[Stored data entries]
------

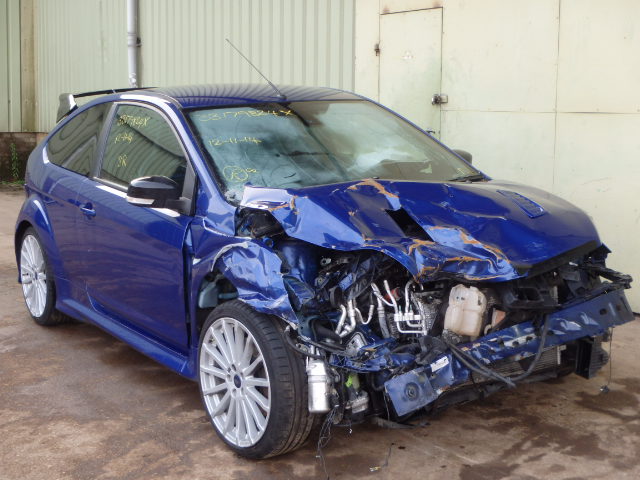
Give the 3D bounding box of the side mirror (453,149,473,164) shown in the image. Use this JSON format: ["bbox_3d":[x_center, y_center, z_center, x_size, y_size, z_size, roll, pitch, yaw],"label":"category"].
[{"bbox_3d":[0.740,-0.424,4.959,0.235,0.145,0.125,-8,12,-33],"label":"side mirror"}]

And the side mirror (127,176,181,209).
[{"bbox_3d":[-0.722,-0.213,3.993,0.235,0.145,0.125,-8,12,-33],"label":"side mirror"}]

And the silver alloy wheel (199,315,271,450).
[{"bbox_3d":[-0.265,0.548,3.601,0.200,0.515,0.515,-9,12,-37],"label":"silver alloy wheel"}]

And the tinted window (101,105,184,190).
[{"bbox_3d":[-0.827,-0.442,4.397,0.060,0.440,1.120,27,-8,-34],"label":"tinted window"}]

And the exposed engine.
[{"bbox_3d":[0.539,0.272,3.799,1.420,0.620,0.820,-8,12,-33],"label":"exposed engine"}]

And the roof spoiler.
[{"bbox_3d":[-1.201,-0.936,6.180,1.100,0.210,0.420,-8,12,-33],"label":"roof spoiler"}]

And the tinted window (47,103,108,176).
[{"bbox_3d":[-1.339,-0.594,5.179,0.060,0.420,0.960,26,-6,-30],"label":"tinted window"}]

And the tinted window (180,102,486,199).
[{"bbox_3d":[0.039,-0.480,4.400,1.460,0.100,0.910,-8,38,-33],"label":"tinted window"}]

------

- Task item: Could you write the entries out again exactly, without their pictures?

- Task solution:
Give the 3D bounding box of the side mirror (453,149,473,164) shown in the image. Use this JSON format: ["bbox_3d":[x_center, y_center, z_center, x_size, y_size, z_size, roll, pitch, yaw],"label":"category"].
[{"bbox_3d":[0.740,-0.424,4.959,0.235,0.145,0.125,-8,12,-33],"label":"side mirror"}]

And the side mirror (127,176,181,209).
[{"bbox_3d":[-0.722,-0.213,3.993,0.235,0.145,0.125,-8,12,-33],"label":"side mirror"}]

And the silver alloy wheel (199,315,271,450).
[{"bbox_3d":[-0.265,0.548,3.601,0.200,0.515,0.515,-9,12,-37],"label":"silver alloy wheel"}]

And the tinted window (101,105,184,190).
[{"bbox_3d":[-0.827,-0.442,4.397,0.060,0.440,1.120,27,-8,-34],"label":"tinted window"}]

And the exposed engine.
[{"bbox_3d":[0.539,0.272,3.799,1.420,0.620,0.820,-8,12,-33],"label":"exposed engine"}]

And the roof spoiler.
[{"bbox_3d":[-1.201,-0.936,6.180,1.100,0.210,0.420,-8,12,-33],"label":"roof spoiler"}]

And the tinted window (47,103,108,176).
[{"bbox_3d":[-1.339,-0.594,5.179,0.060,0.420,0.960,26,-6,-30],"label":"tinted window"}]

And the tinted window (180,102,486,199).
[{"bbox_3d":[0.039,-0.480,4.400,1.460,0.100,0.910,-8,38,-33],"label":"tinted window"}]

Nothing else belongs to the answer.